§ GIVEN DATA:
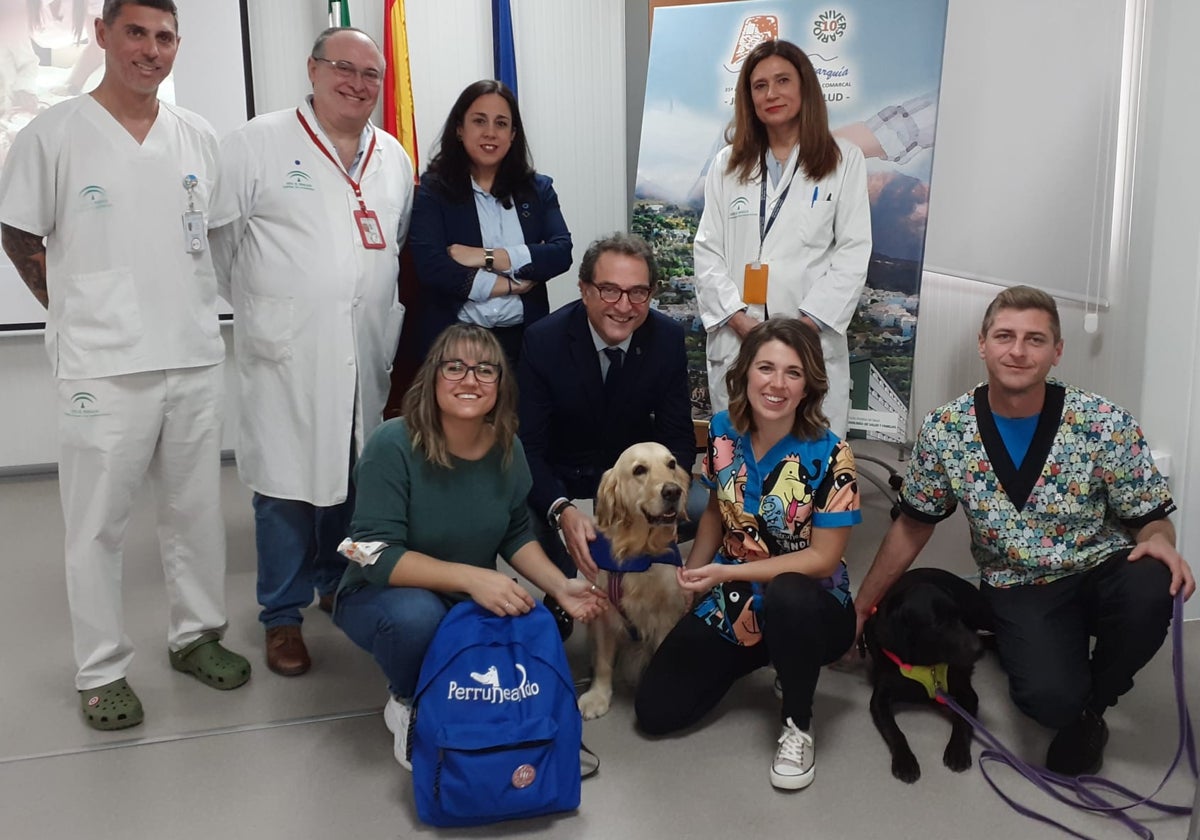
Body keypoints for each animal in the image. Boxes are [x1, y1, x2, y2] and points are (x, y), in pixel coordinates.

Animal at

--

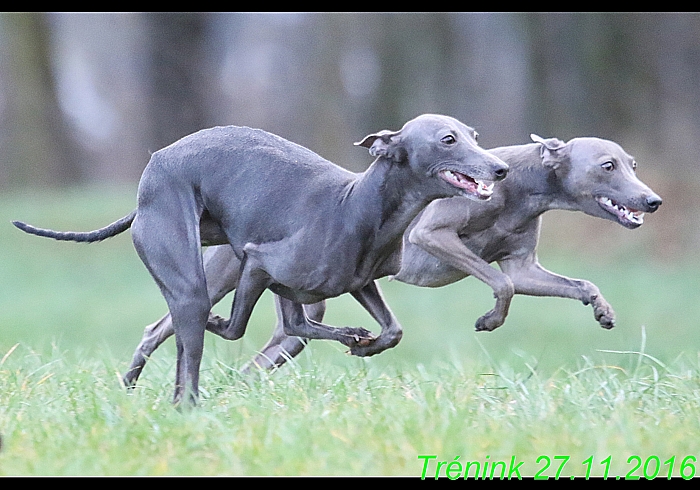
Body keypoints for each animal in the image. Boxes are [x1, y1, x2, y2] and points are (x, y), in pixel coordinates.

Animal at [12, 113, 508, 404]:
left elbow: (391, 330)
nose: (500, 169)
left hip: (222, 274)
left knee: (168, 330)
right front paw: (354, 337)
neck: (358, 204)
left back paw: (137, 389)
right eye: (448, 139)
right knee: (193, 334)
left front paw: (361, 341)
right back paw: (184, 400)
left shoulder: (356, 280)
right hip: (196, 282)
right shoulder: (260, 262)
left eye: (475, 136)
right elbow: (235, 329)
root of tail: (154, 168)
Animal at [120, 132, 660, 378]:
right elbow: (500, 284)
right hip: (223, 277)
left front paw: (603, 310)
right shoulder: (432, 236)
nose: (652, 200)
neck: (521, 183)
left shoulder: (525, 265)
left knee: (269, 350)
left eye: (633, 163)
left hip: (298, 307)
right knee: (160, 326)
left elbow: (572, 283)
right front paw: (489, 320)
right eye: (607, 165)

§ EXERCISE REQUIREMENTS: Where the string "shoulder" occurs in a line of the material above, copy the whole line.

§ WRITTEN RESPONSE:
left shoulder: (356, 280)
right shoulder: (260, 262)
right shoulder: (432, 236)
left shoulder: (525, 265)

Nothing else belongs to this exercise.